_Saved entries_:
>>>>>
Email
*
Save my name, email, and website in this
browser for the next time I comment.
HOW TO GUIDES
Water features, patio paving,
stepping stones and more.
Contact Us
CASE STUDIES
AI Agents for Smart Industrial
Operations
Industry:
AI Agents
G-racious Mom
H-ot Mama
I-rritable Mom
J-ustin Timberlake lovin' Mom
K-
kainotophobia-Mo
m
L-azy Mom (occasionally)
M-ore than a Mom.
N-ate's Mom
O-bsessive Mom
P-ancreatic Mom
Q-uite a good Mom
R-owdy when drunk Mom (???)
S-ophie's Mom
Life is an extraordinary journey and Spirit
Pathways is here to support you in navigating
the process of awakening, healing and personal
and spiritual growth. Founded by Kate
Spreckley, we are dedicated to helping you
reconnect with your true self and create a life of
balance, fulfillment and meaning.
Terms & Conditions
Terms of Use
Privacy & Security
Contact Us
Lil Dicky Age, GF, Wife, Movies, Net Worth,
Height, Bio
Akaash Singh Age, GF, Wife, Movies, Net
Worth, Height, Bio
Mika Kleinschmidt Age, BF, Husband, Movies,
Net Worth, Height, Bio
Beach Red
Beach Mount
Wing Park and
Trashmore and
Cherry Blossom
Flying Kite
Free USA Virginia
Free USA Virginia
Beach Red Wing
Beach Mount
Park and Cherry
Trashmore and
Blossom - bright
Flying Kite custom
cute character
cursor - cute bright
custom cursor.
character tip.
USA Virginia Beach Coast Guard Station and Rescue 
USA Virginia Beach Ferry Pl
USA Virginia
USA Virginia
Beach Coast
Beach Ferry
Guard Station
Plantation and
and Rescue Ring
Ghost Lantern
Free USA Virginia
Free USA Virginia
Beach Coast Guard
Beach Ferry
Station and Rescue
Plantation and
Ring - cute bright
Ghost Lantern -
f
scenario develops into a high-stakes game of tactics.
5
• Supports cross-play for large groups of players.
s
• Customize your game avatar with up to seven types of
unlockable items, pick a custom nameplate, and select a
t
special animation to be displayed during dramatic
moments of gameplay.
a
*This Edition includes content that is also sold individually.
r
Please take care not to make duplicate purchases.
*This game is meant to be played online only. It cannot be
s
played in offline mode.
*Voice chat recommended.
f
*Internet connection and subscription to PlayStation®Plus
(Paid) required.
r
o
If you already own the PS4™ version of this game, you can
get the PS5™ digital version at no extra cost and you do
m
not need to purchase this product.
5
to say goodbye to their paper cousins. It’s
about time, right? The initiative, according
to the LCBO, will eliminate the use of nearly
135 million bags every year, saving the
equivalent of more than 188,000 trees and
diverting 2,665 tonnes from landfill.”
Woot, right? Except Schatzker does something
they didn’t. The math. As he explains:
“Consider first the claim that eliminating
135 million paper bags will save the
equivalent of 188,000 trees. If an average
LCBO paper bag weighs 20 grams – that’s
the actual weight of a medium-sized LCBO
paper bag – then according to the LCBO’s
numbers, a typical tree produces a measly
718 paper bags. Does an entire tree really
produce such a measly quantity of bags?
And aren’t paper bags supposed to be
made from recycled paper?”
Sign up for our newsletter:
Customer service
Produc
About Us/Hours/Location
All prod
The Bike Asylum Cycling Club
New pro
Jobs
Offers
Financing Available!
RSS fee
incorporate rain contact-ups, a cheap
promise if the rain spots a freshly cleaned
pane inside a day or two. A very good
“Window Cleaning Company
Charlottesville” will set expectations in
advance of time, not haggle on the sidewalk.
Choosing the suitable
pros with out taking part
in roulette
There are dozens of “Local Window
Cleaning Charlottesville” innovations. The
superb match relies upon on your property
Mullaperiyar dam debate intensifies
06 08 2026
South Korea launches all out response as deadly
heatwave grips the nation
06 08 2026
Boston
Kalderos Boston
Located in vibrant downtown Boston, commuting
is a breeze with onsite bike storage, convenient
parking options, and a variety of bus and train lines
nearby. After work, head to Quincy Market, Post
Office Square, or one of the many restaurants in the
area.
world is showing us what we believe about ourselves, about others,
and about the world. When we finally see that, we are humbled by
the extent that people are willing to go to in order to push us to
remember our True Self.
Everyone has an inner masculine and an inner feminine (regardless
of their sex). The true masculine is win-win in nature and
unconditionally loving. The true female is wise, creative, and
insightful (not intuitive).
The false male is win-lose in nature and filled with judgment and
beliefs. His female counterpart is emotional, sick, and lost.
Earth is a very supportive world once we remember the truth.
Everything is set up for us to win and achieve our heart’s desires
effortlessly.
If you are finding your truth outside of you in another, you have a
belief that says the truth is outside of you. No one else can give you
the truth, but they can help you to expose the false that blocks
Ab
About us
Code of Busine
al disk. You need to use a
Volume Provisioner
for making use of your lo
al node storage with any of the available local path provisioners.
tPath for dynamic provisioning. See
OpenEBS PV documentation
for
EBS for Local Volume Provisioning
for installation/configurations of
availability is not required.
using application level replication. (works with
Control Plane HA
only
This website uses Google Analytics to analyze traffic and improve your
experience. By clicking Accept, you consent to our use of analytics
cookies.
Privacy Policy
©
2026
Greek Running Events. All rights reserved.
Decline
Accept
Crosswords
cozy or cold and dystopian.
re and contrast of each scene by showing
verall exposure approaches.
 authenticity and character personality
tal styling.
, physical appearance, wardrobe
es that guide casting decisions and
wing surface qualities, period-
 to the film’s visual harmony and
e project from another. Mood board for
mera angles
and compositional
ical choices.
<<<<<
_Task goal_:
Go through the lines above and list each one that contains the word "Wife".

_The completed task_:
Lil Dicky Age, GF, Wife, Movies, Net Worth,
Akaash Singh Age, GF, Wife, Movies, Net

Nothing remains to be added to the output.